The Greek Prime Minister Kyriakos Mitsotakis began his visit to the region from Meliki, Imathia ahead of the ceremony for the inauguration of the restored palace of Philip II, the so-called “Parthenon of Macedonia” with the Prime Minister pointing out that it is a project that “has not only a cultural but also a national character as it confirms the timeless Greekness of Macedonia throughout the centuries and turns the region into a cultural pole, I dare say of global scope”.
The centerpiece of the Prime Minister’s visit is the palace with which King Philip II (359-336 BC) modernized and upgraded Aiges, the royal metropolis of the Macedonians, with an area of approx. 15,000 sq.m.
It is the largest building of classical Greece.

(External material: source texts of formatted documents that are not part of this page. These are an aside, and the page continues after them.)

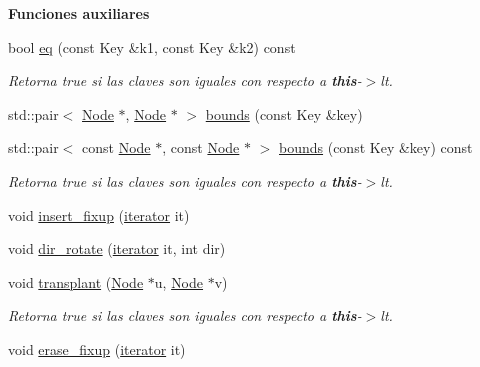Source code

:\begin{Indent}\textbf{ Funciones auxiliares}\par
\begin{DoxyCompactItemize}
\item 
bool \hyperlink{classaed2_1_1map_aebf6c09c424c39a874798165401b309e_aebf6c09c424c39a874798165401b309e}{eq} (const Key \&k1, const Key \&k2) const
\begin{DoxyCompactList}\small\item\em Retorna true si las claves son iguales con respecto a {\bfseries this}-\/$>$lt. \end{DoxyCompactList}\item 
std\+::pair$<$ \hyperlink{structaed2_1_1map_1_1Node}{Node} $\ast$, \hyperlink{structaed2_1_1map_1_1Node}{Node} $\ast$ $>$ \hyperlink{classaed2_1_1map_aa079b9390f988f97be26fd51ed44a2c9_aa079b9390f988f97be26fd51ed44a2c9}{bounds} (const Key \&key)
\item 
std\+::pair$<$ const \hyperlink{structaed2_1_1map_1_1Node}{Node} $\ast$, const \hyperlink{structaed2_1_1map_1_1Node}{Node} $\ast$ $>$ \hyperlink{classaed2_1_1map_a76b9671ef411cd38f918cbeadb998199_a76b9671ef411cd38f918cbeadb998199}{bounds} (const Key \&key) const
\begin{DoxyCompactList}\small\item\em Retorna true si las claves son iguales con respecto a {\bfseries this}-\/$>$lt. \end{DoxyCompactList}\item 
void \hyperlink{classaed2_1_1map_ac9197851fe5b217d45d58bbaf3612c75_ac9197851fe5b217d45d58bbaf3612c75}{insert\+\_\+fixup} (\hyperlink{classaed2_1_1map_1_1iterator}{iterator} it)
\item 
void \hyperlink{classaed2_1_1map_a94f2862ada0c9ed4f4457eac42ea8f23_a94f2862ada0c9ed4f4457eac42ea8f23}{dir\+\_\+rotate} (\hyperlink{classaed2_1_1map_1_1iterator}{iterator} it, int dir)
\item 
void \hyperlink{classaed2_1_1map_a98b9f200c64ce02dfb67902ee00e375a_a98b9f200c64ce02dfb67902ee00e375a}{transplant} (\hyperlink{structaed2_1_1map_1_1Node}{Node} $\ast$u, \hyperlink{structaed2_1_1map_1_1Node}{Node} $\ast$v)
\begin{DoxyCompactList}\small\item\em Retorna true si las claves son iguales con respecto a {\bfseries this}-\/$>$lt. \end{DoxyCompactList}\item 
void \hyperlink{classaed2_1_1map_a7870c8f26e82b00d0aeb2e9f331dfec6_a7870c8f26e82b00d0aeb2e9f331dfec6}{erase\+\_\+fixup} (\hyperlink{classaed2_1_1map_1_1iterator}{iterator} it)

\end{DoxyCompactItemize}
\end{Indent}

With the monumental entrance, the impressive two-story arcades of the facade that open onto the city and invite citizens to make use of their space, the mega peristyle, around which the banqueting areas are organized, the dome which was a sanctuary of Patrous Hercules, the library/archive and the smaller western peristyle that served auxiliary uses, the palace housed all those structures that were necessary for the exercise of multi-level public authority.

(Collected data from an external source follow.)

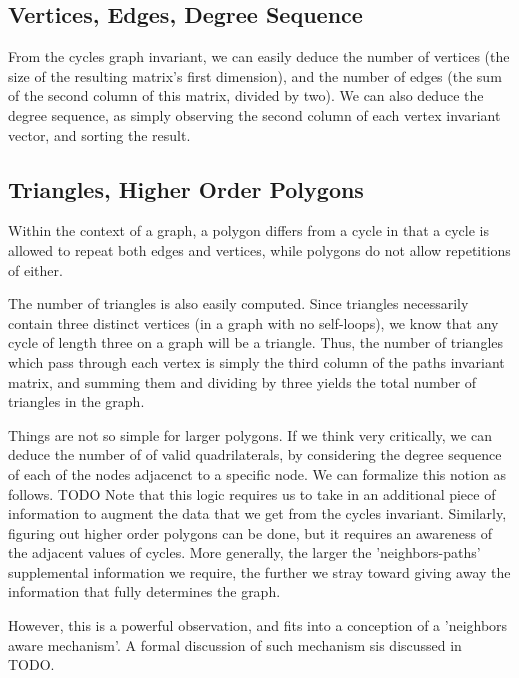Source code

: \documentclass[11pt,a4paper]{report}
\begin{document}
\subsection{Vertices, Edges, Degree Sequence}
From the cycles graph invariant, we can easily deduce the number of vertices (the size of the resulting matrix's first dimension), and the number of edges (the sum of the second column of this matrix, divided by two).
We can also deduce the degree sequence, as simply observing the second column of each vertex invariant vector, and sorting the result.

\subsection{Triangles, Higher Order Polygons}
Within the context of a graph, a polygon differs from a cycle in that a cycle is allowed to repeat both edges and vertices, while polygons do not allow repetitions of either.

The number of triangles is also easily computed.  Since triangles necessarily contain three distinct vertices (in a graph with no self-loops), we know that any cycle of length three on a graph will be a triangle.
Thus, the number of triangles which pass through each vertex is simply the third column of the paths invariant matrix, and summing them and dividing by three yields the total number of triangles in the graph.

Things are not so simple for larger polygons.  If we think very critically, we can deduce the number of of valid quadrilaterals, by considering the degree sequence of each of the nodes adjacenct to a specific node.
We can formalize this notion as follows.
TODO
Note that this logic requires us to take in an additional piece of information to augment the data that we get from the cycles invariant.
Similarly, figuring out higher order polygons can be done, but it requires an awareness of the adjacent values of cycles.
More generally, the larger the 'neighbors-paths' supplemental information we require, the further we stray toward giving away the information that fully determines the graph.

However, this is a powerful observation, and fits into a conception of a 'neighbors aware mechanism'. A formal discussion of such mechanism sis discussed in TODO.
\end{document}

With 16 Doric columns on each side, the mega peristyle of the Aiges, which epitomizes the concept of the square, is the first of its kind.
The most brilliant building of Macedonia, opens its gates to the world to remind some of its glorious moments:
– Its erection in the middle of the 4th BC. century by Philip II in order to define the image of the new world… “I the ruler and my people coexist in this building, the palace of the Aiges”, he had characteristically said, justifying the idea that led him to create the city and the palace.
– There he organized and reformed the Macedonian kingdom and prepared the ground for what happened next with his son Alexander.
– Alexander the Great was proclaimed king there in 336 BC, after the assassination of his father. The same columns that the visitor sees today, are the ones that “heard” the Macedonians triumphantly striking their shields with their spears, as they rhythmically called out his name.
– Starting from the same point, just two years later, it was the beginning of the campaign of Alexander the Great to the depths of the East, where together with the tens of thousands of hoplites and horsemen, they carried with them to the edge of the world the image of classical Greece.